Although we see a significant effect of rHE4 on phospho-ERK levels, we were unable to detect differences in ERK activation between SKOV3-NV and SKOV3-C1 in response to 6 h cisplatin treatment, as previously shown. Moreover, by 24 h (the timepoint where we see the greatest rise in EGR1), phospho-ERK levels are diminished in both SKOV3-NV and SKOV3-C1 cells (Fig. 4c and e). Since p38—another MAPK known to regulate EGR1 transcription [20]—is also a key player in promoting apoptosis in response to cisplatin, we examined levels of phospho-p38 in SKOV3-NV and SKOV3-C1 clones following treatment with 25 μM cisplatin for 1, 6, and 24 h. Interestingly, p38 was robustly activated at 24 h in SKOV3-NV cells following cisplatin treatment, but this response was blunted in SKOV3-C1 cells (Fig. 5e-f). We also observed similar results comparing p38 activation in SKOV3-NV, SKOV3-C1, and SKOV3-C7 cells using a higher dose of cisplatin (80 μM), with robust activation noted at 6 h only in SKOV3-NV cells (Additional file 5A and B). We did observe a small suppression of ERK activation beginning at 1 h in HE4-overexpressing SKOV3 clones treated with this high dose of cisplatin, which was most apparent at 6 h after treatment, suggesting there may be subtle differences in how ERK is activated in HE4-overexpressing clones that only become apparent with high dose treatment (Additional file 5A and C).

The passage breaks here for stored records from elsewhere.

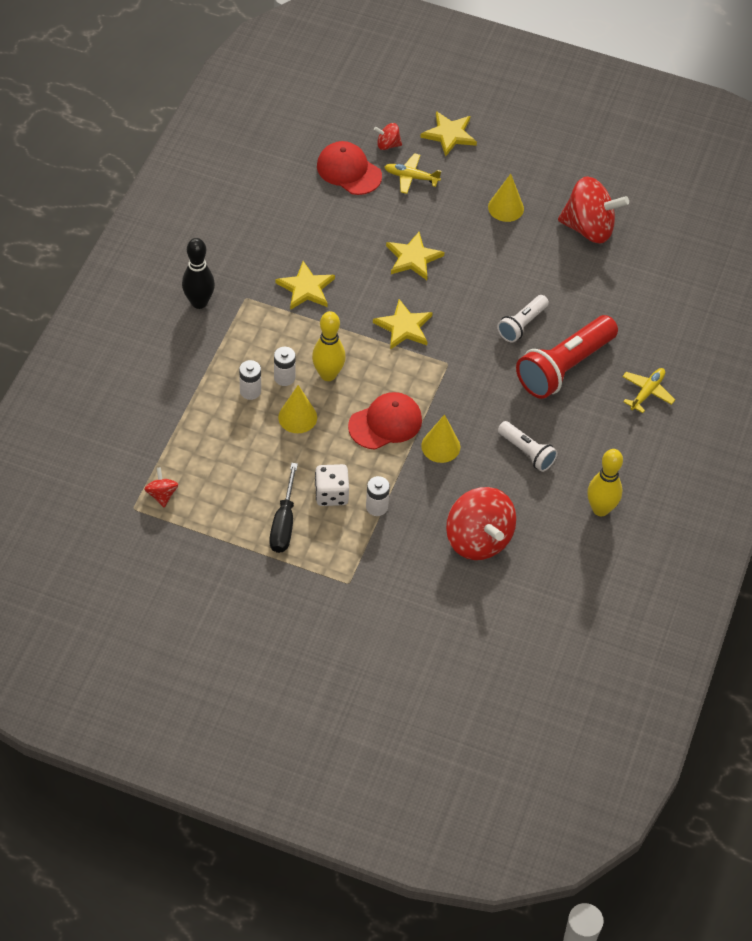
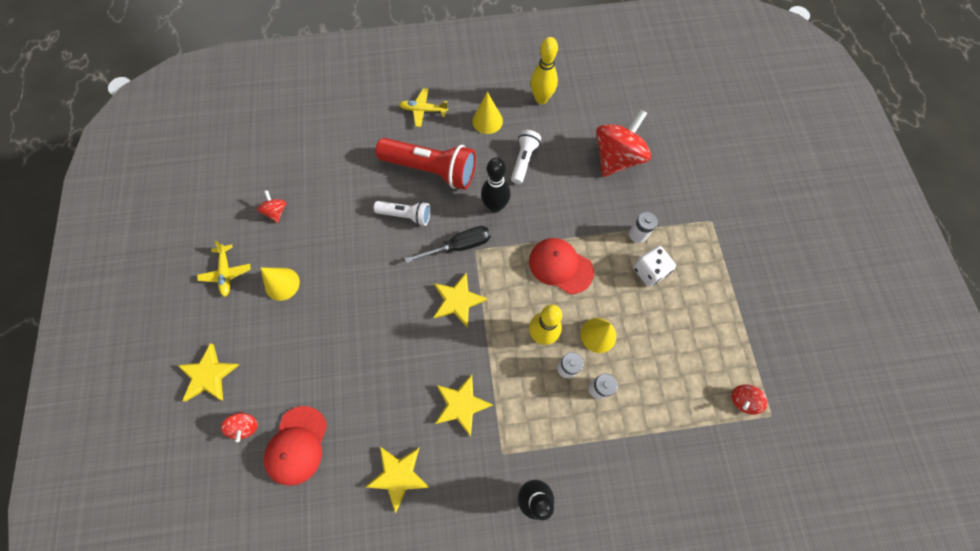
camera: 115 degrees left, 15 degrees up
black screwdriver [269,463,298,553] -> black screwdriver moved to [405,226,491,264]
yellow plane [385,153,441,194] -> yellow plane moved to [197,241,251,296]
yellow star [386,232,445,280] -> yellow star moved to [366,447,429,513]
yellow cone [421,414,460,463] -> yellow cone moved to [472,92,503,134]
red spinning top [558,176,629,243] -> red spinning top [257,190,286,223], size x0.45
none -> black bowling pin [481,157,510,213]

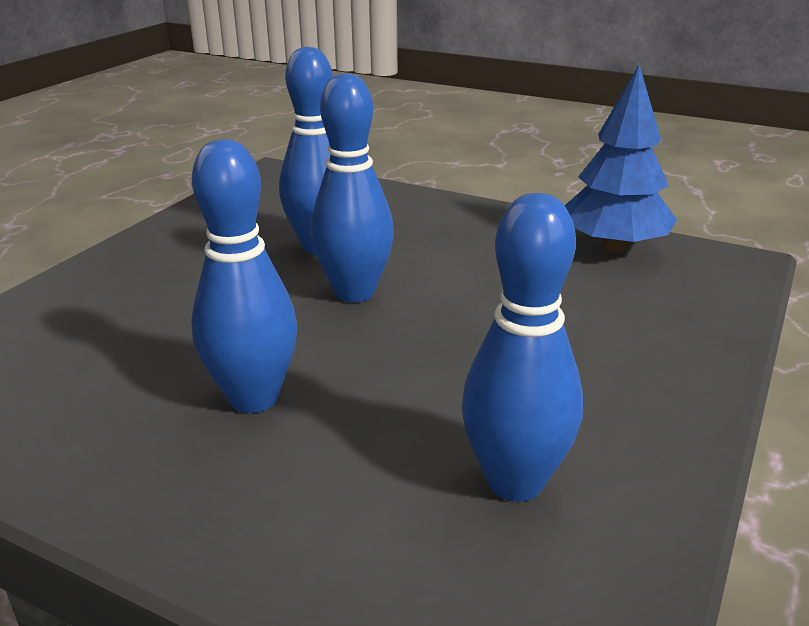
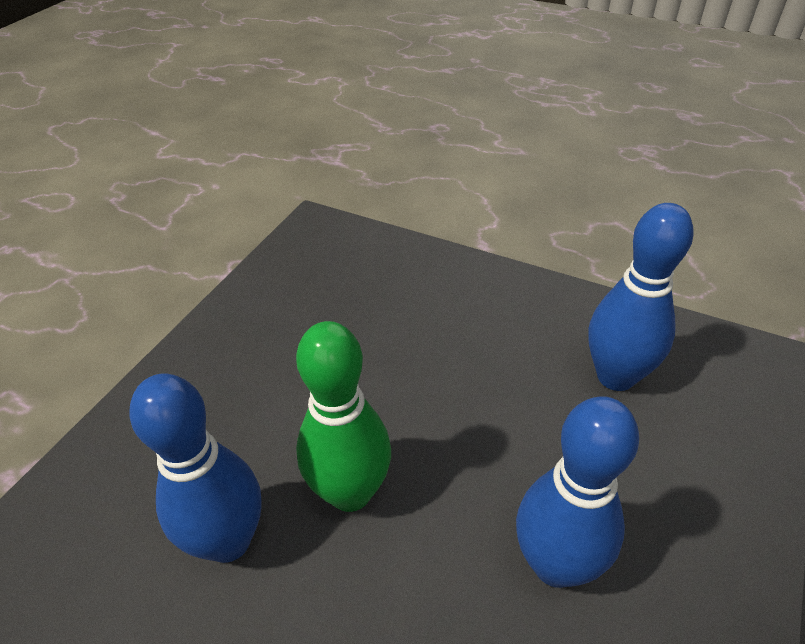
camera: 90 degrees left, 15 degrees up
blue bowling pin [311,73,394,302] -> green bowling pin [296,321,391,512]
blue tree [565,65,677,253] -> none

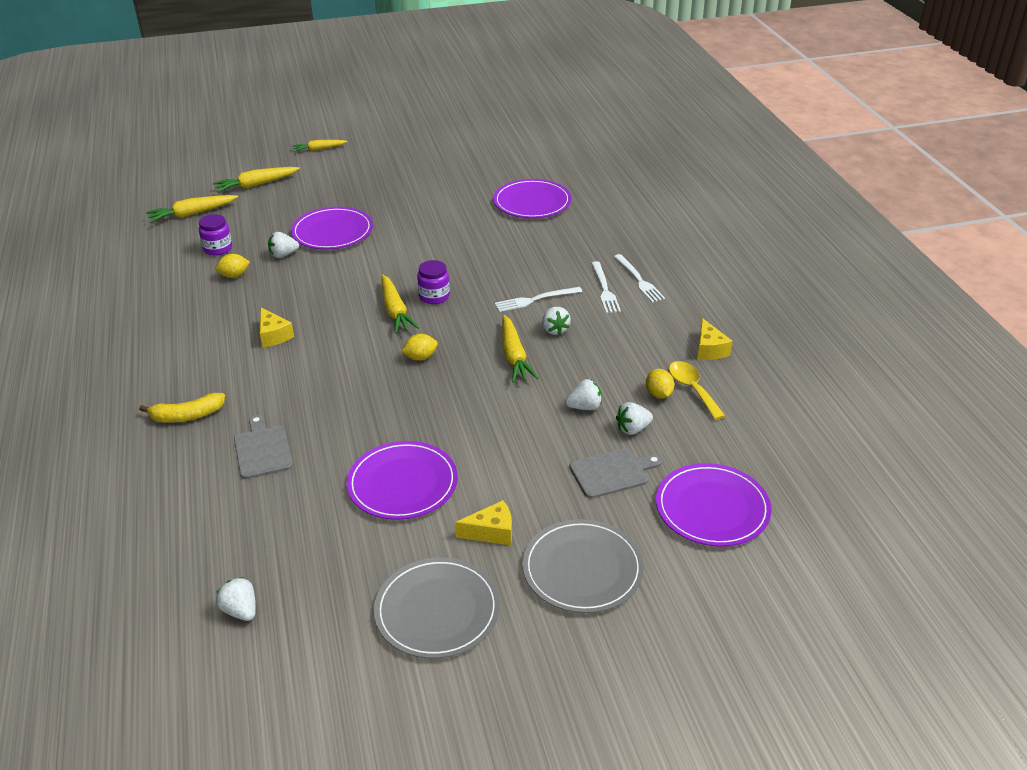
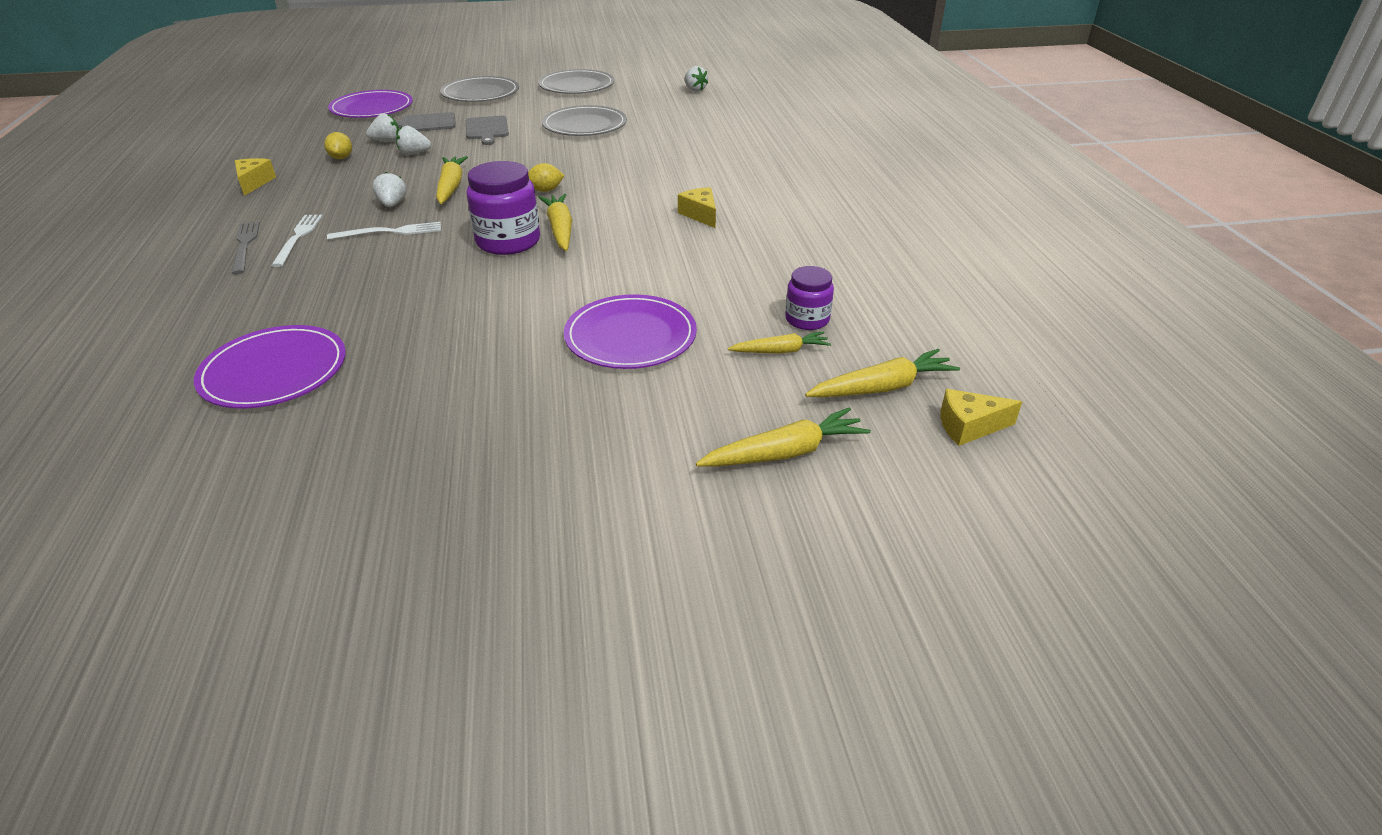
camera: 175 degrees left, 0 degrees up
yellow banana [139,393,225,423] -> none
yellow lemon [215,254,250,278] -> none
grey cutting board [234,415,293,479] -> grey cutting board moved to [466,116,509,145]
white strawberry [268,232,299,258] -> none
yellow carrot [293,140,347,152] -> yellow carrot moved to [728,332,831,354]
purple plate [346,441,458,520] -> grey plate [542,105,627,136]
purple jar [417,260,450,304] -> purple jar [467,161,540,255], size x1.67
yellow cheese [455,500,512,545] -> yellow cheese moved to [940,389,1022,446]
white fork [614,254,665,303] -> grey fork [232,221,260,274]
yellow spoon [669,361,725,420] -> none

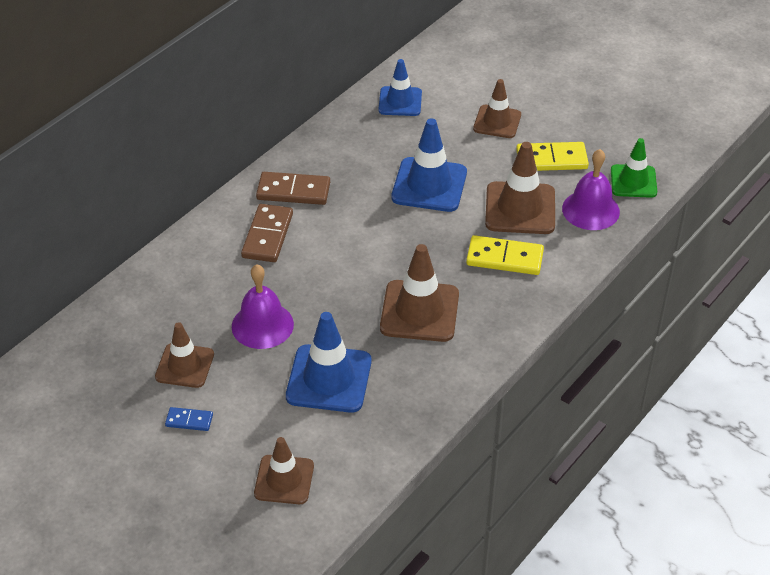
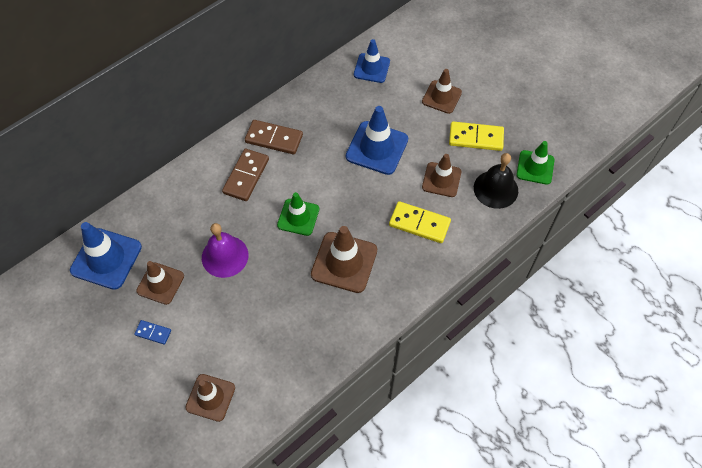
camera: 10 degrees right, 15 degrees up
blue traffic cone [286,312,372,413] -> blue traffic cone moved to [70,222,142,290]
brown traffic cone [485,142,555,234] -> brown traffic cone [422,154,461,197], size x0.66
purple bell [562,149,620,230] -> black bell [474,153,518,209]
none -> green traffic cone [277,192,319,236]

One of the genes we found to be differentially expressed between SKOV3-NV and SKOV3-C1 (vehicle treated) in our microarray analysis was microtubule associated protein tau (MAPT). MAPT, which is associated with paclitaxel resistance in several cancers including EOC [22‐28], was more highly expressed in SKOV3-C1 cells than in SKOV3-NV cells (2.47-fold, p = .00702) (Additional file 2). We validated these results by qPCR, finding 4.42-fold higher levels in SKOV3-C1 than SKOV3-NV (p = .00446) (Fig. 6a). Since higher levels of MAPT together with β-tubulin correlate with paclitaxel resistance in gastric cancer [23], we sought to determine if HE4 affects β-tubulin levels and microtubule stability. Treatment of SKOV3-WT and OVCAR8-WT cells with 20 nM rHE4 produced a continuous increase in β-tubulin levels between 1 h and 48 h after treatment (Fig. 6b and c). Levels of α-tubulin also increased over time, similar to what was seen with β-tubulin (Fig. 6b and d). Collectively, these data suggest that HE4 may in part promote paclitaxel resistance by affecting microtubule levels or stability.